▶ [Directive] Give again, word for word, every line in the entries below from the line with "Rendered at 1275 by 1650 pixels." up to and including the line with "Identify the document elements. Format: label [x1, y1, x2, y2].", and no other line.

▶ [Records to process]
---*---
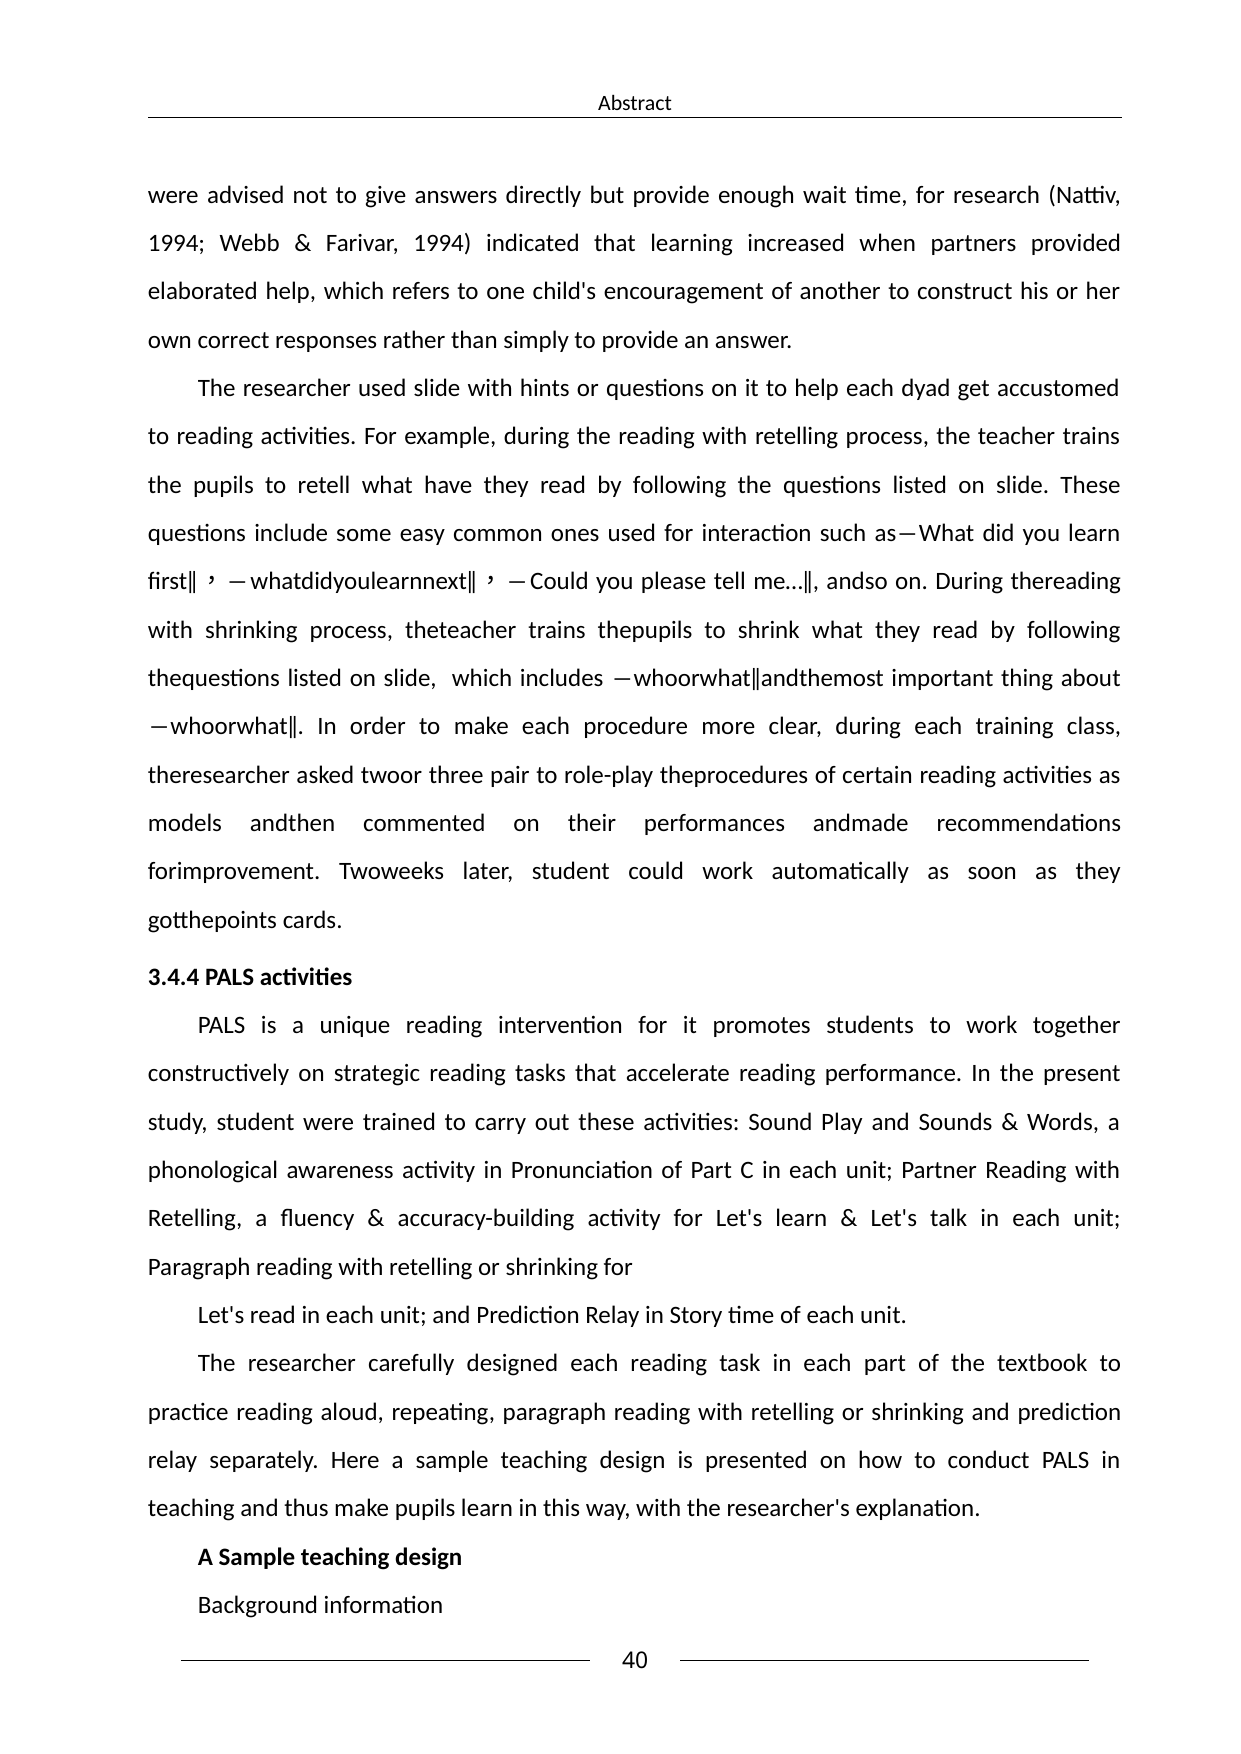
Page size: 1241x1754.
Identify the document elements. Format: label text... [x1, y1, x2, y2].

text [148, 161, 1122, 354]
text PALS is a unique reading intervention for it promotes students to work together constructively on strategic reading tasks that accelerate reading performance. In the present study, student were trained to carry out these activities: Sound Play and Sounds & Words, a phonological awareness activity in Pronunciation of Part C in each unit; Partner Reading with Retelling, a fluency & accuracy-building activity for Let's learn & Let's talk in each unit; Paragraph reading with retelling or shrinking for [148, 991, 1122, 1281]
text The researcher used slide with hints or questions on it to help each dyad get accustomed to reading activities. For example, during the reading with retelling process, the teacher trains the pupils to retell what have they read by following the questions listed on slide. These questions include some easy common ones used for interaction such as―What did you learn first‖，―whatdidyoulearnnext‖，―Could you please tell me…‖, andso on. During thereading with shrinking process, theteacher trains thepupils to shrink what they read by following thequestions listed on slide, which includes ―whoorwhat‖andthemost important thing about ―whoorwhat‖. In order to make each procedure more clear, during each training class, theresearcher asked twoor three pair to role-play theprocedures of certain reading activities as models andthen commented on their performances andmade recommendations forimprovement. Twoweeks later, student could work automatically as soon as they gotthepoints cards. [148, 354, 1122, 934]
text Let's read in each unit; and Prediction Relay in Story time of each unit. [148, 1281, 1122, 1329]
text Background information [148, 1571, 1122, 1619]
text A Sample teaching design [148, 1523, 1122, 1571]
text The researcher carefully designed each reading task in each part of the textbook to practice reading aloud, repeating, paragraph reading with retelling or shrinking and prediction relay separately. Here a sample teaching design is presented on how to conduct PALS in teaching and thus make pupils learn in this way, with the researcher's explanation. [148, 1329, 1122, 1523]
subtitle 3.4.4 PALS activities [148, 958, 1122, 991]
---*---
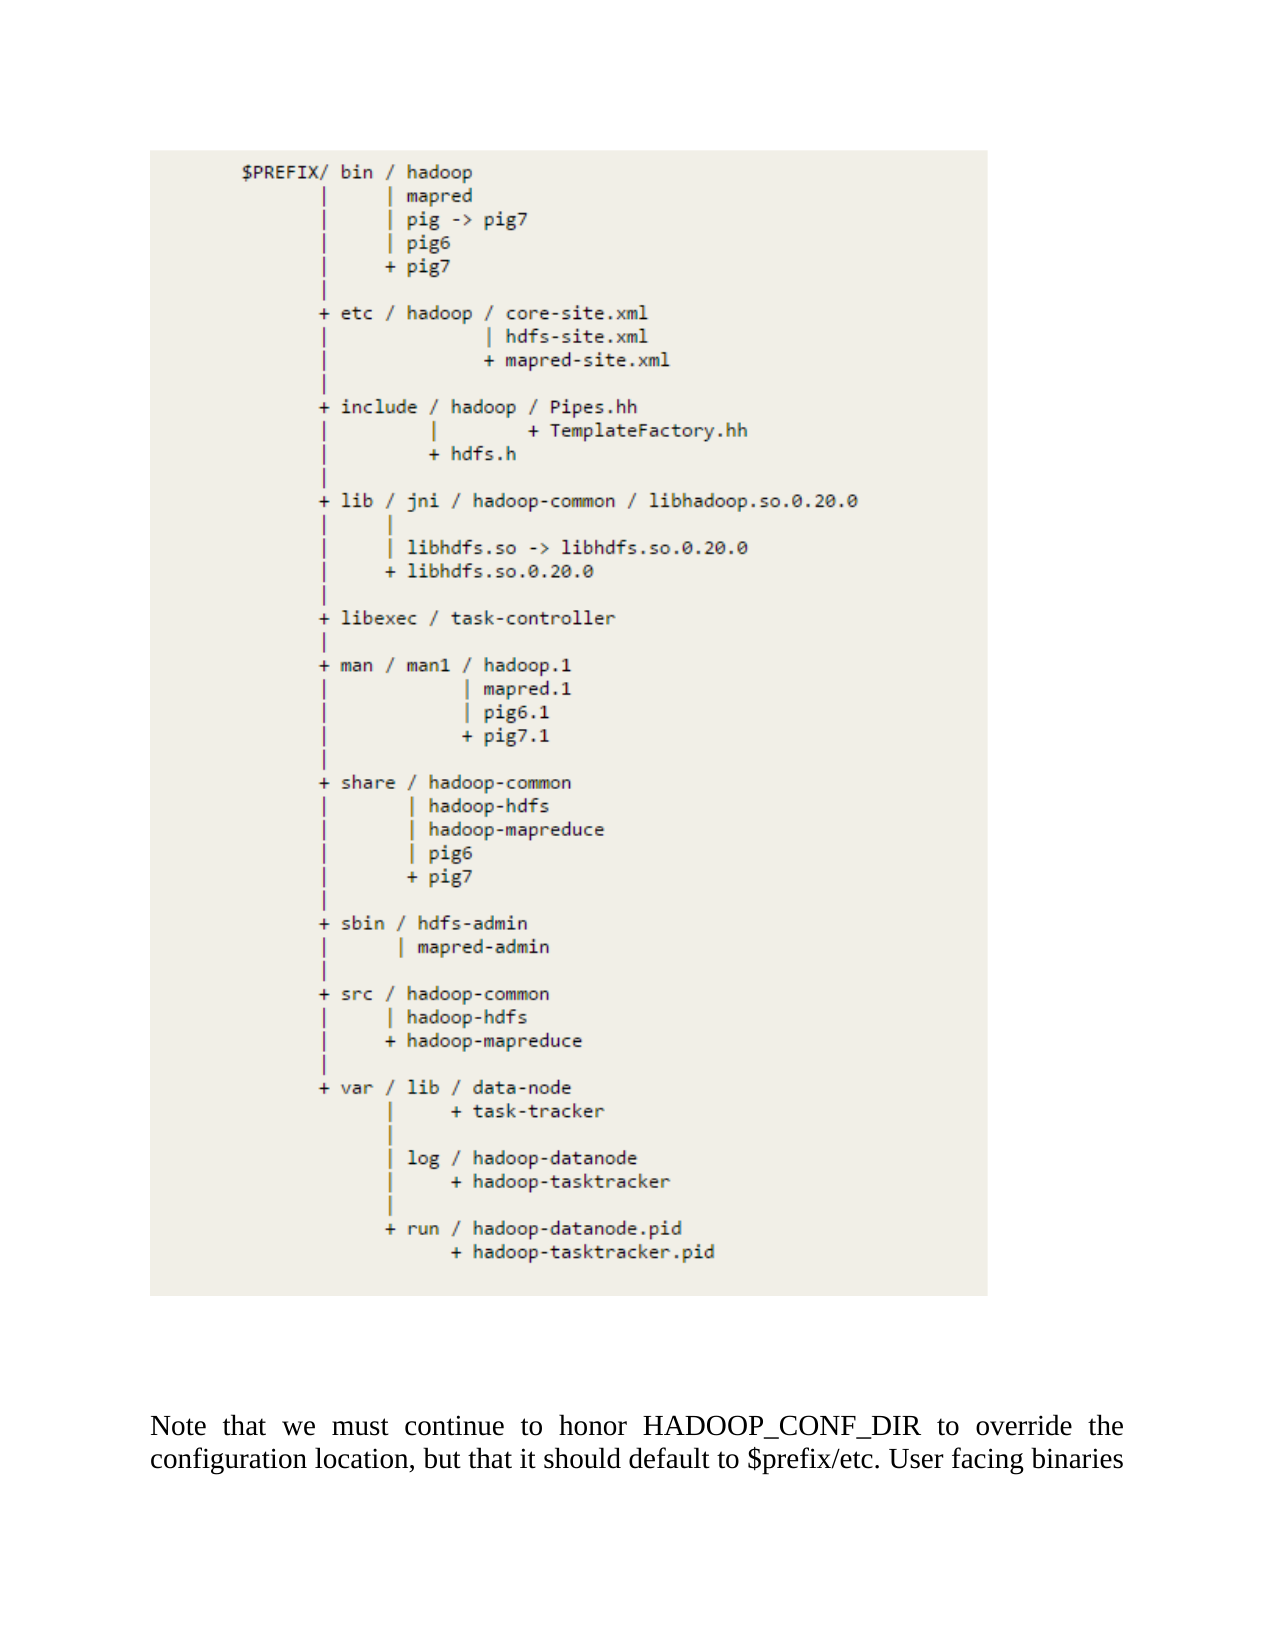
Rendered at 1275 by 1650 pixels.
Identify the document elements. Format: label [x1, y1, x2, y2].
---*---
▶ [Exercise result]
Rendered at 1275 by 1650 pixels.
Identify the document elements. Format: label [x1, y1, x2, y2].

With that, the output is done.